I am planning to buy UPS for my PC

M config

i3 2120 dh61ww
8gb ddr3 1333
gtx 750ti 2 gb ddr5
antec vp 450p smps

My old UPS was numeric 600va

i have shortlisted to tthe following ups( Since my budget was 4.5k at max)

Luminous 1000Va Ups (Double Battery)
Luminous 1000Va Ups (Double Battery) - Buy @ Best Price in India | Snapdeal
or
APC BE800-IND UPS
APC BE800-IND UPS - Buy @ Best Price in India | Snapdeal
or
cyber power bu1000 UPS: Buy Online @ Snapdeal India

which should i buy?


----------



## bssunilreddy (Feb 2, 2015)

CyberPower BU1000-IN -4500.


----------



## vishpt (Feb 3, 2015)

bssunil said:


> CyberPower BU1000-IN -4500.



I don't live in cities. I need to choose a product such that any problem in UPS can be resolved from my place.

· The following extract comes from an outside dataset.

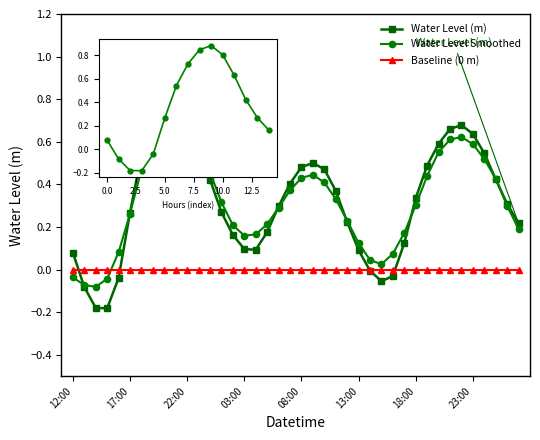

Which series ends up on top after the final intersection of Water Level Smoothed and Water Level (m)?

Water Level (m)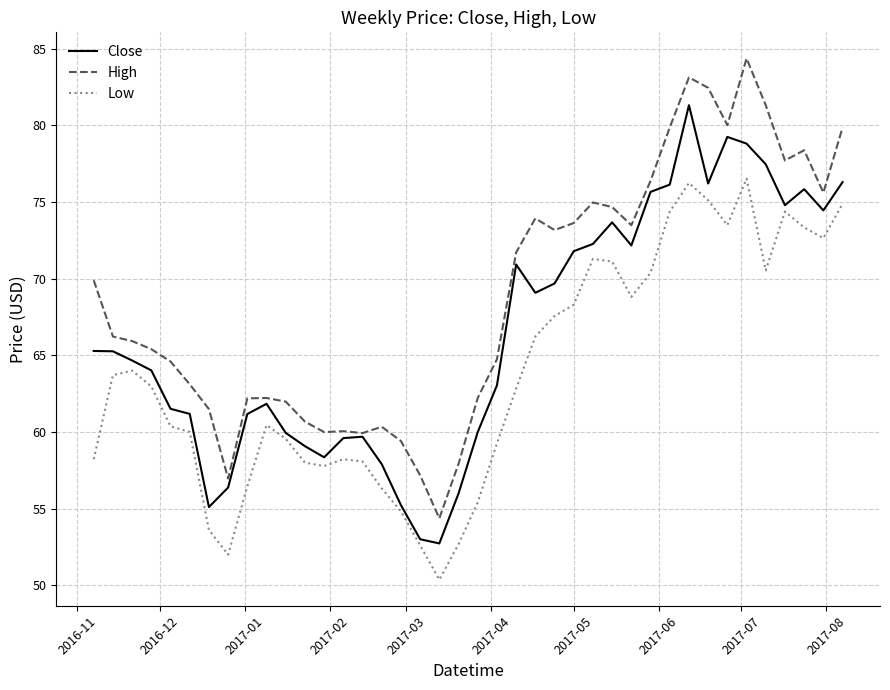

True or false: Low and High cross at least once.

False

I do not know about cyberpower UPS. Can any user tell its performance?
 What about new Luminous Uno 1000va double battery? Is there any user for this UPS ... there isn't much to go on in net about these 2 UPS performances..... Since summer is approaching , there will be a lot of power cuts and I installed new graphics card Gtx 750ti and PSU Antec VP 450P. I cant fry my PC due to power shortage......


----------



## bssunilreddy (Feb 4, 2015)

vishpt said:


> I don't live in cities. I need to choose a product such that any problem in UPS can be resolved from my place.
> 
> I do not know about cyberpower UPS. Can any user tell its performance?
> What about new Luminous Uno 1000va double battery? Is there any user for this UPS ... there isn't much to go on in net about these 2 UPS performances..... Since summer is approaching , there will be a lot of power cuts and I installed new graphics card Gtx 750ti and PSU Antec VP 450P. I cant fry my PC due to power shortage......

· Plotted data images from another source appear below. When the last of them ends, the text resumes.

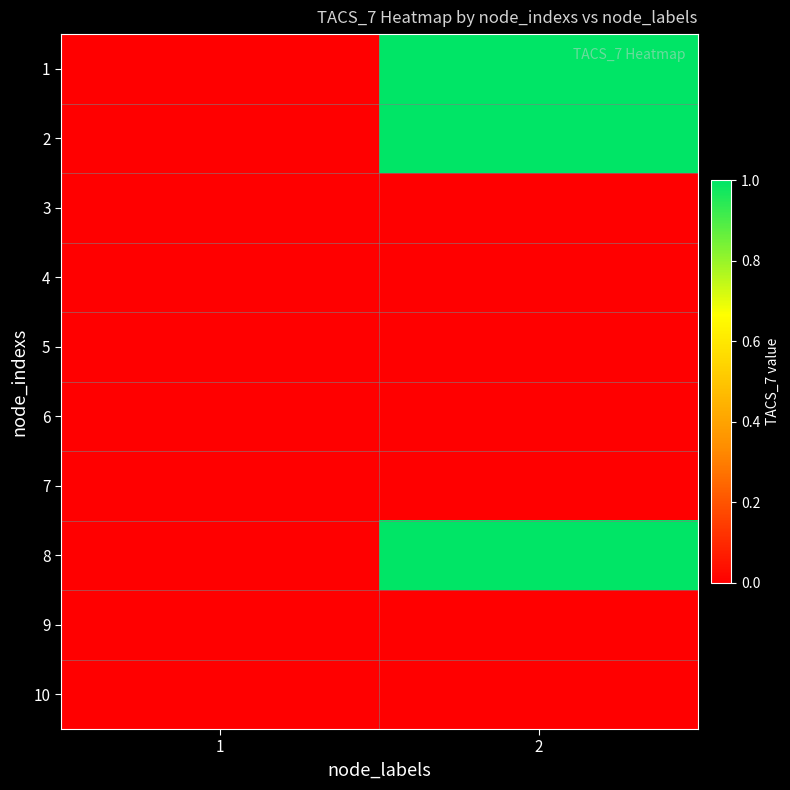

Rank the series by their maximum value, from highest to lowest.

1, 2, 8, 3, 4, 5, 6, 7, 9, 10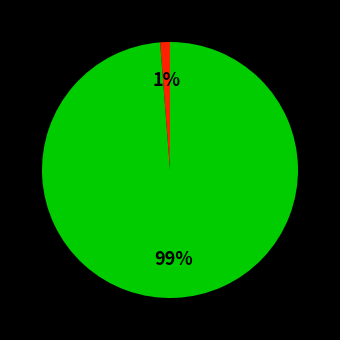

Is there a majority slice in this chart?

Yes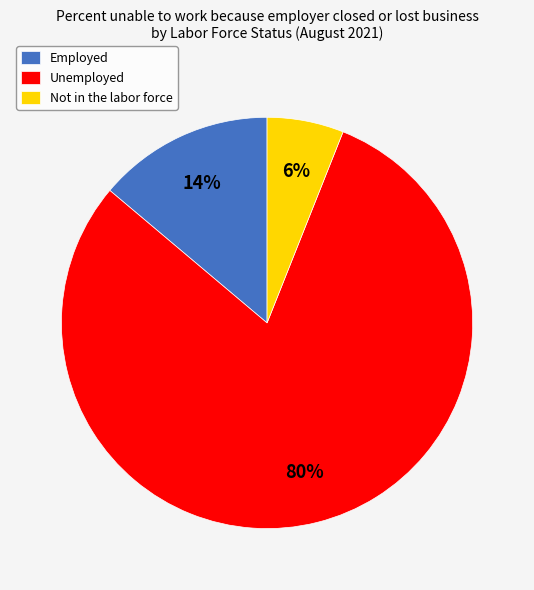

Approximately how many times larger is the value at Employed compared to Not in the labor force?

2.3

Even APC 600VA is enough for your Config but to be on the safe side you can go with CyberPower BU1000-IN @ 4.5k which is superb in terms of performance. I have APC 600VA and would like to upgrade to CyberPower BU1000-IN.


----------



## vishpt (Feb 5, 2015)

bssunil said:


> Even APC 600VA is enough for your Config but to be on the safe side you can go with CyberPower BU1000-IN @ 4.5k which is superb in terms of performance. I have APC 600VA and would like to upgrade to CyberPower BU1000-IN.



Thanks ..... Will go for cyberpower...... Performance and brand wise it is equal to APC internationally.... not so publicized  in india..... I don't know about its service... but have to take that risk... .....APC pricing is a bit premium for me.... But some may think its worth for its customer support


----------



## uts7 (Jun 17, 2015)

I have a seasonic m12ii 620. need help buying a pure sine wave ups.


----------